In the Lectionary

Sunday, February 13, 2011: Deuteronomy 30:15-20

Somewhere along the line, choosing to worship the God met in Jesus became a matter of life and death for me.

Although I was raised in a preacher's household and have been a preacher myself for three decades, my own conversion happened gradually. I didn't even realize what I was going through until one of my parishioners told me that the congregation had been watching my conversion one Sunday, one sermon at a time.

There was a time when preaching Moses' invitation to "choose life so that you and your descendants may live" seemed straightforward to me. The life-giving choices conveniently lined up with my political and theological leanings. But somewhere along the line, choosing to worship the God met in Jesus became a matter of life and death for me. Youthful certitude gave way to doubt in Moses' assurance that "this commandment . . . is not too hard for you, nor is it too far away" (Deut. 30:11). Choosing life in a messy world turned out to be much harder than Moses had promised, so I danced around this text whenever it showed up on the calendar. The congregation did not seem to notice. But I did. The text haunted me.

The pulpit that I inhabit on Sunday morning has the Hebrew lettering "etz hayim" inscribed on it from right to left. Tree of life. Those who gather on Sunday morning also see, over my shoulder, a large wooden cross. Tree of death. The upside-down logic of the gospel is in the face of the congregation every time it gathers. Tree of life. Tree of death. Which is which? We come from a world in which choosing the good life looks like securing the bottom line, building up a good portfolio, bolting the door against trouble and playing your part as a consumer. On Sunday we enter a world in which trying to save our lives leads to the loss of everything. In this peculiar world dying for Jesus' sake turns out to be the portal to a life that is richly blessed.

When it comes to pointing the way to this cruciform life I feel overwhelmed by my incompetence. In what ways have I died to the temptations of consumption and of securing my future when faced with my neighbor's poverty and ache? Then I think of my congregation and the lessons I've learned from its story of loss. Twenty-five years ago University Hill Congregation in Vancouver could not sustain its life in the building that it had constructed in the halcyon days of the baby boom. The church sold the building and property and rented a chapel for Sunday mornings. There was no space for midweek programming, no building to call "our church." The congregation's identity as a place in the neighborhood died.

Of course the people mourned and still mourn their loss, but at some point the congregation let go of the anxiety of losing its building and its promise of security. The congregation was under no illusions. Its future was and is tenuous. But on the other side of this death, the congregation chose life. In the face of this uncertainty the congregation discovered that worship is its beating heart. Now it hangs on the words of scripture, rediscovering week by week what it is to live by the word.

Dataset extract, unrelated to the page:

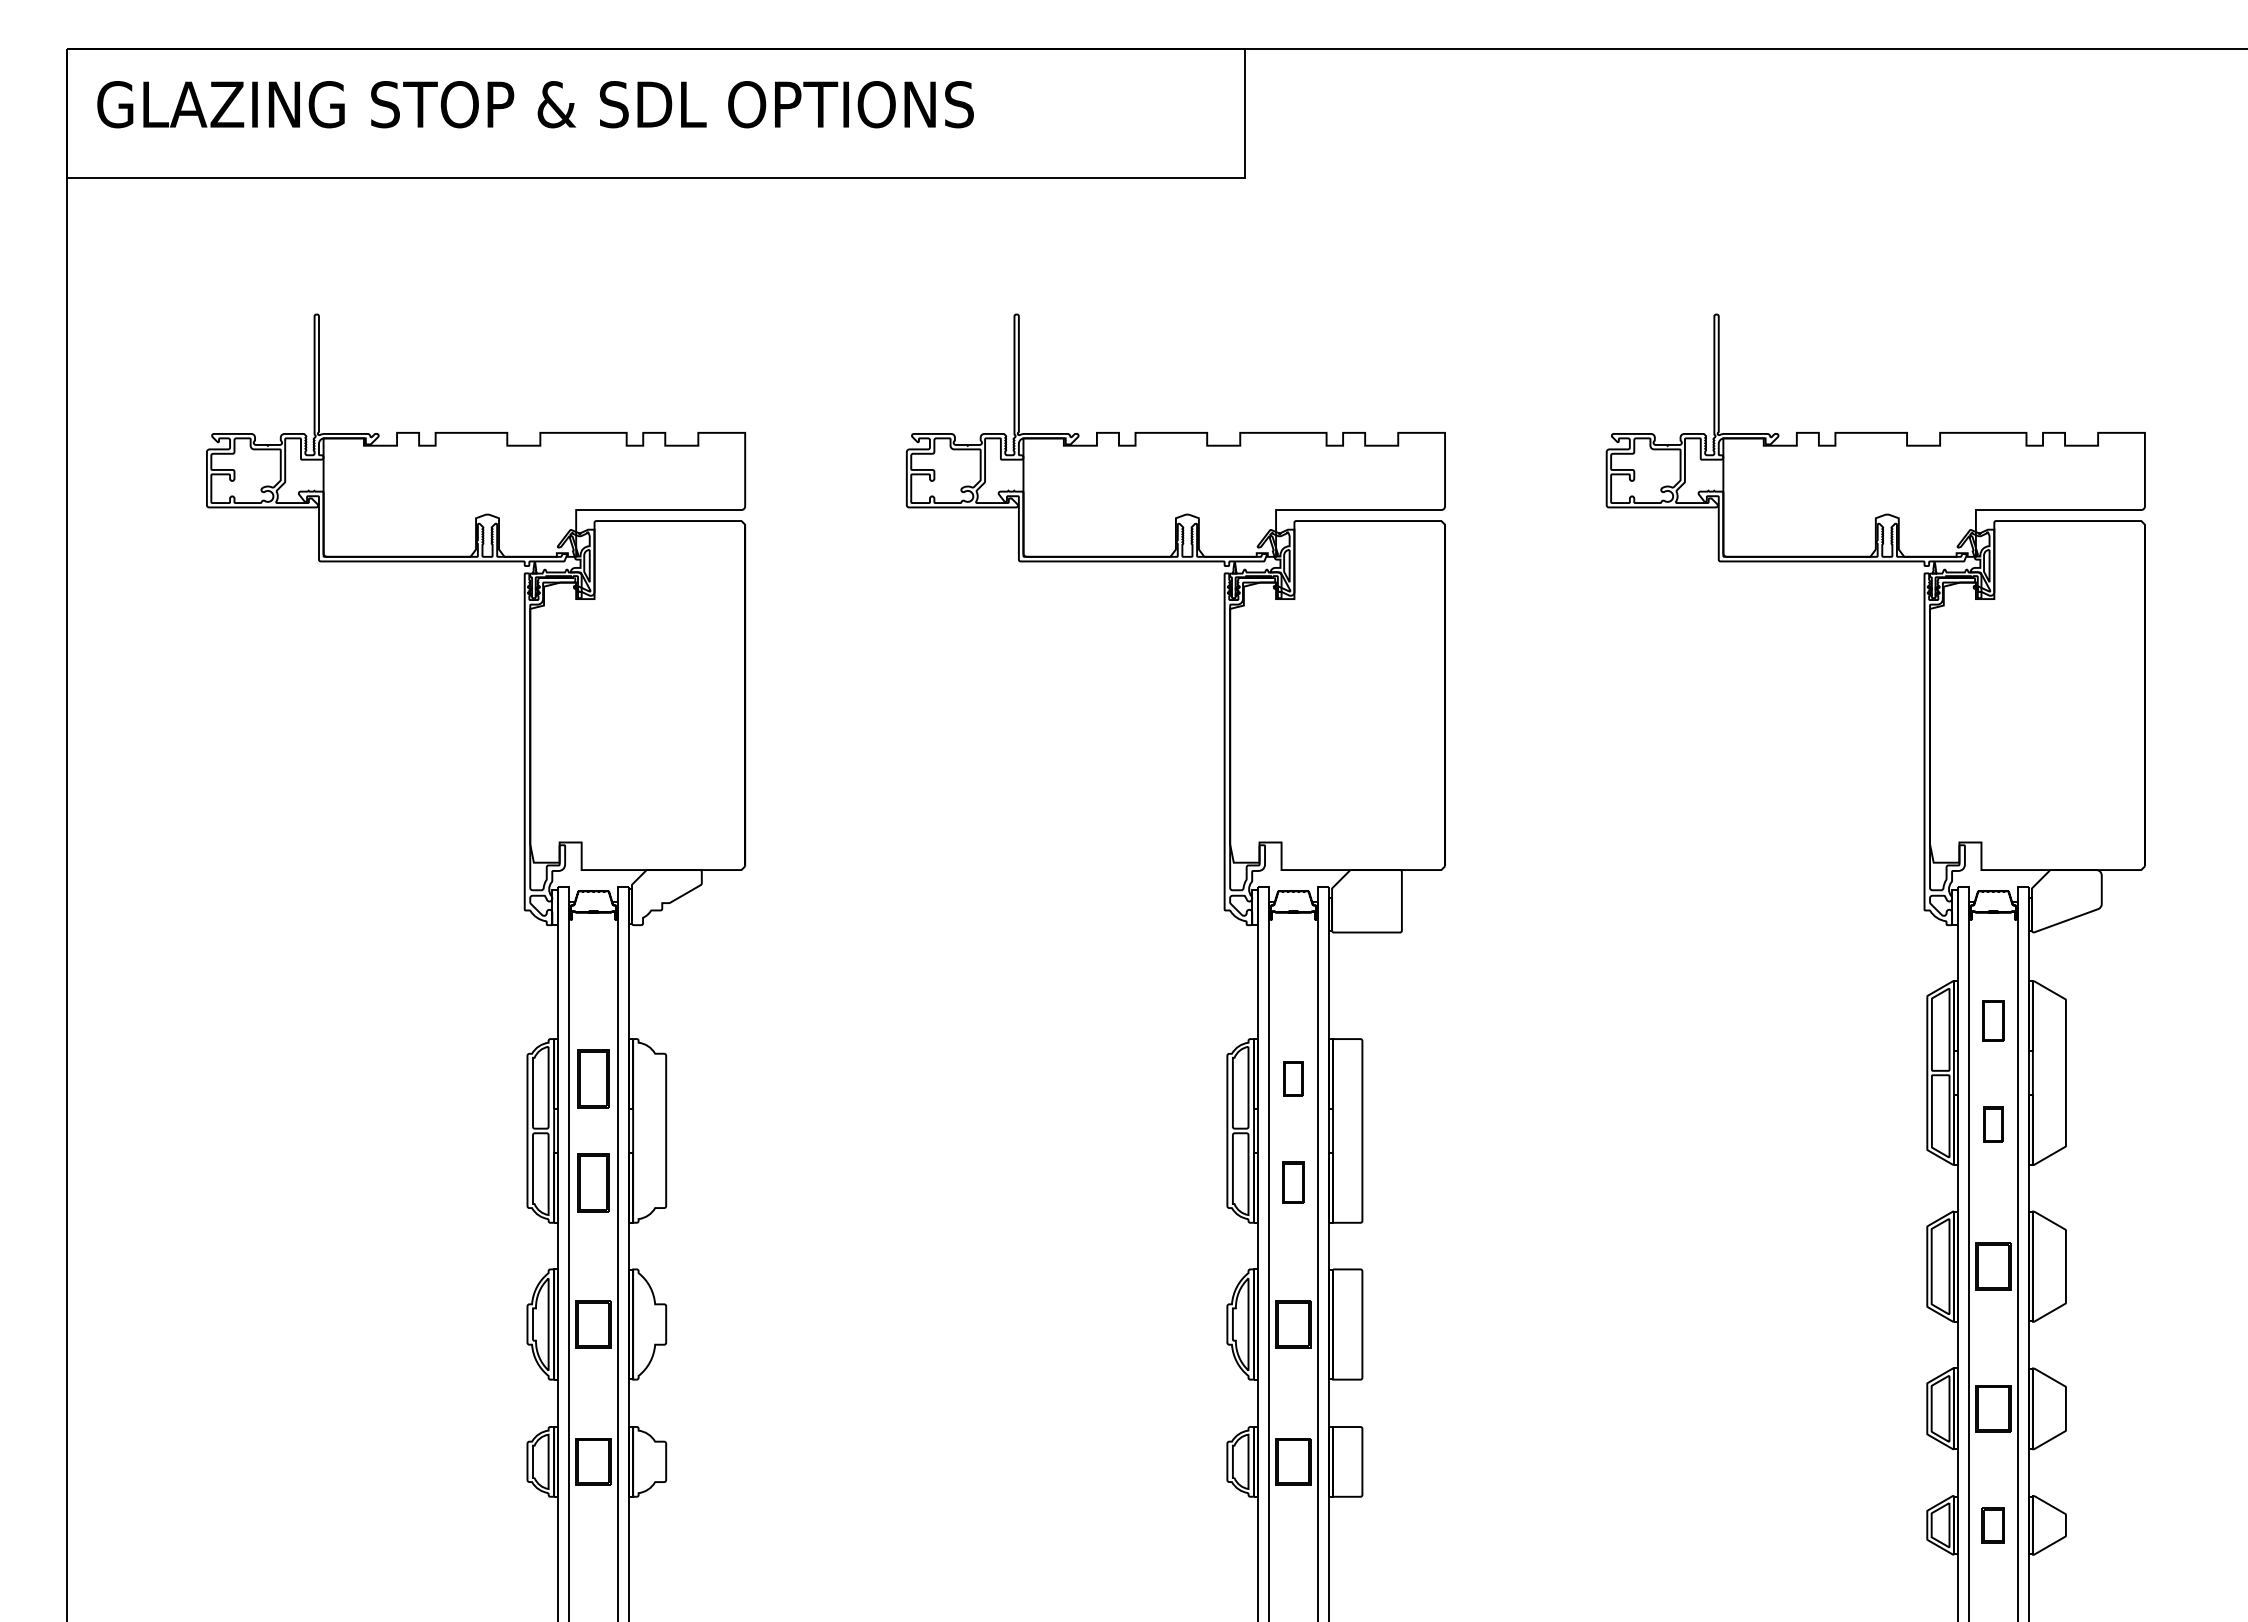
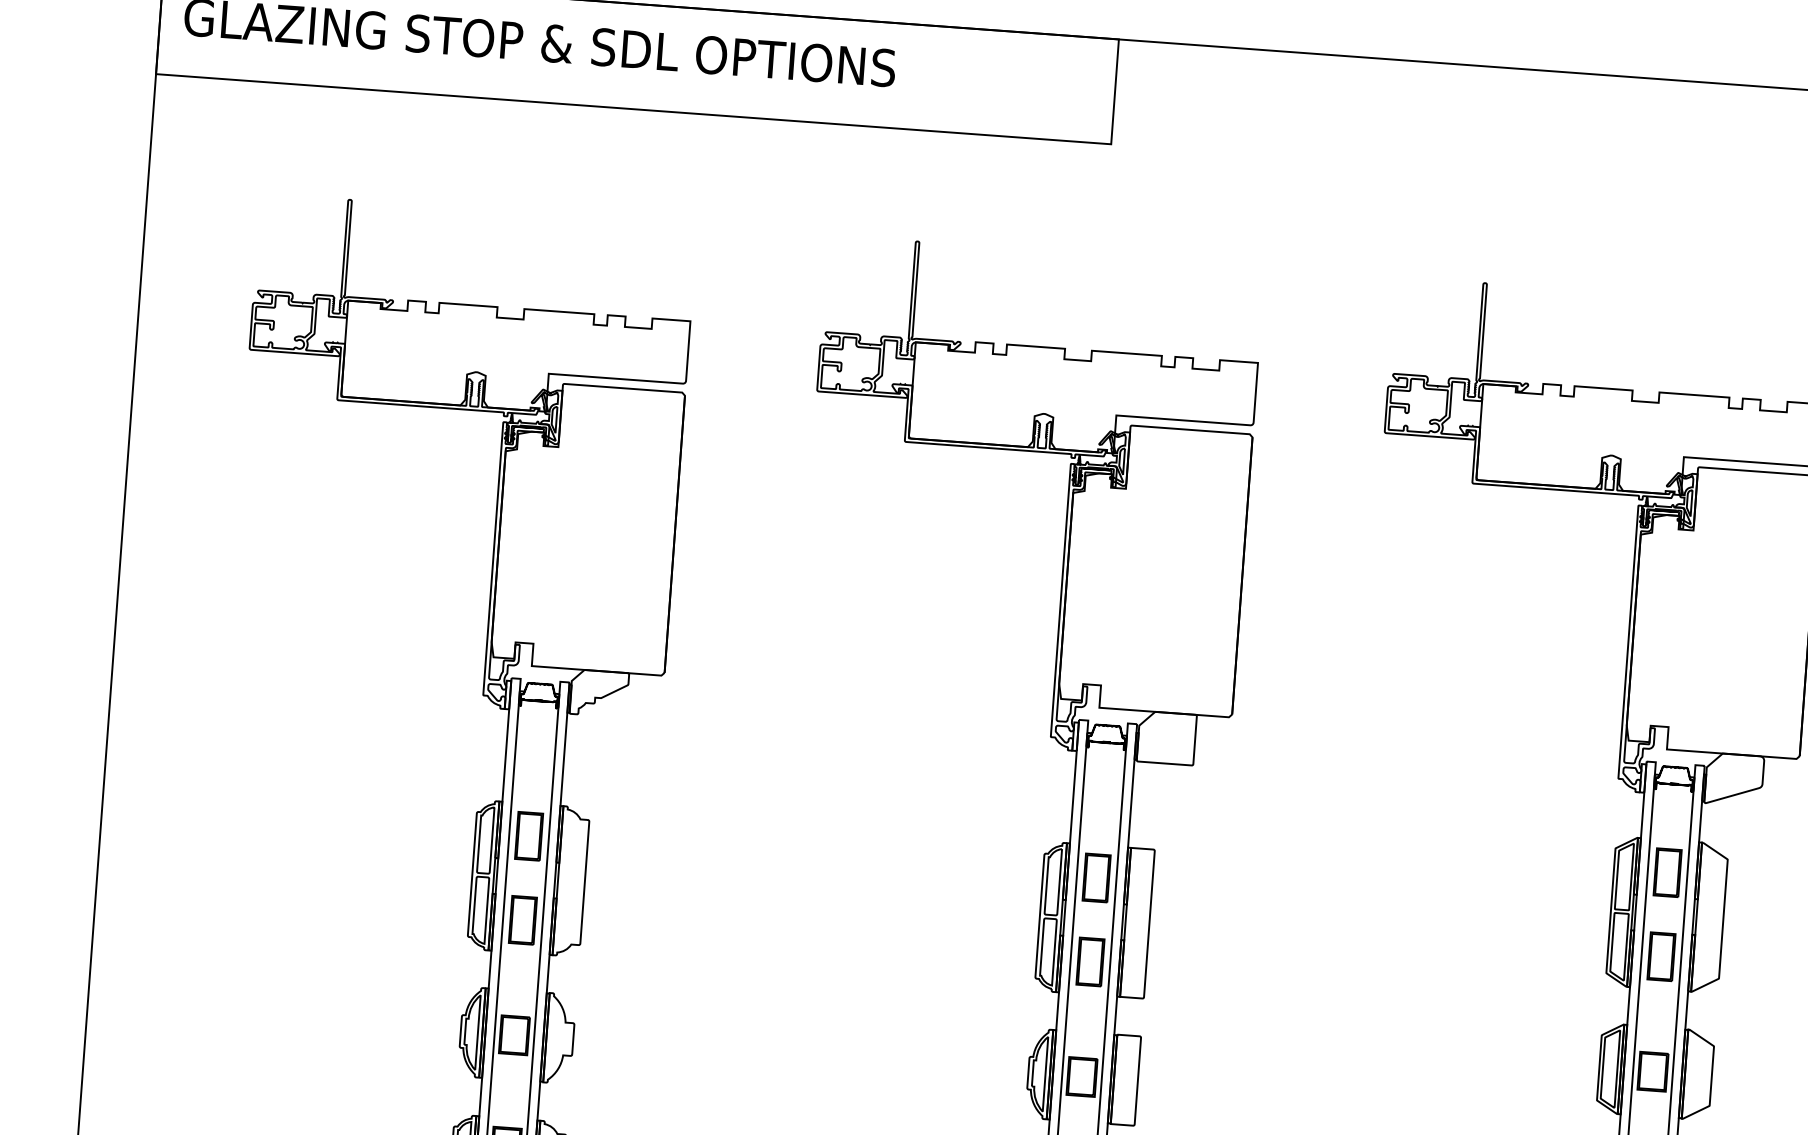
part: (1993, 1020) -> (1667, 872), size x1.43
part: (1293, 1078) -> (1096, 877), size x1.67
part: (1993, 1124) -> (1661, 956), size x1.67
part: (1293, 1182) -> (1090, 961), size x1.43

Keeping a congregation alive on Canada's west coast (the most secular region of North America) is hard. Churches here die with alarming regularity. Few are born. In a culture that shapes us to believe that we never have enough, it is a massive leap of faith to trust that "the Lord is our shepherd, we don't need anything else." Learning to trust God with our future rather than to take charge ourselves is a risky choice.

I am not sure when or how it happened, but somewhere along the line going to church on Sunday became more like attending a meeting of Alcoholics Anonymous than, well, going to church. Sometimes it feels as if we're attending a 12-step meeting. Every time we gather we choose to live by dying to our former way of life. Every time we die again to the belief that the church is entitled to a prominent place in the neighborhood. We learn to choose a life of loving God and trusting in the Good Shepherd week by week, even though we cannot know what tomorrow will bring. Old habits die hard. As it is in AA, so it is in congregational recovery. The journey to trusting in God's power to save us is filled with setbacks. But there is something wonderful about living on the other side of denial. We have given up trusting in our own capacity and are working the steps to recovering faith in the God who heals and redeems.

It is not only the congregation that is in recovery. At every gathering there are women and men seeking sobriety from the addiction to have and to consume and to control the outcome of life. I count myself among them. For us the church is no longer a location; it is a movement. We are discovering others who have also heard Christ's call to die to the harmful patterns, mistaken assumptions and idolatrous beliefs that we have called "good" and "life." We share a common struggle to choose a life of obedience to God's way of neighbor love.

Moses was right: "The word is very near to you; it is in your mouth and in your heart for you to observe" (Deut. 30:14). We have been singing, preaching and teaching that it is "in God we trust." It turns out that if we trust the word to be true, we will have choose to die in order to live.

Edwin Searcy

Edwin Searcy is a pastor with University Hill Congregation of the United Church of Canada in Vancouver, British Columbia.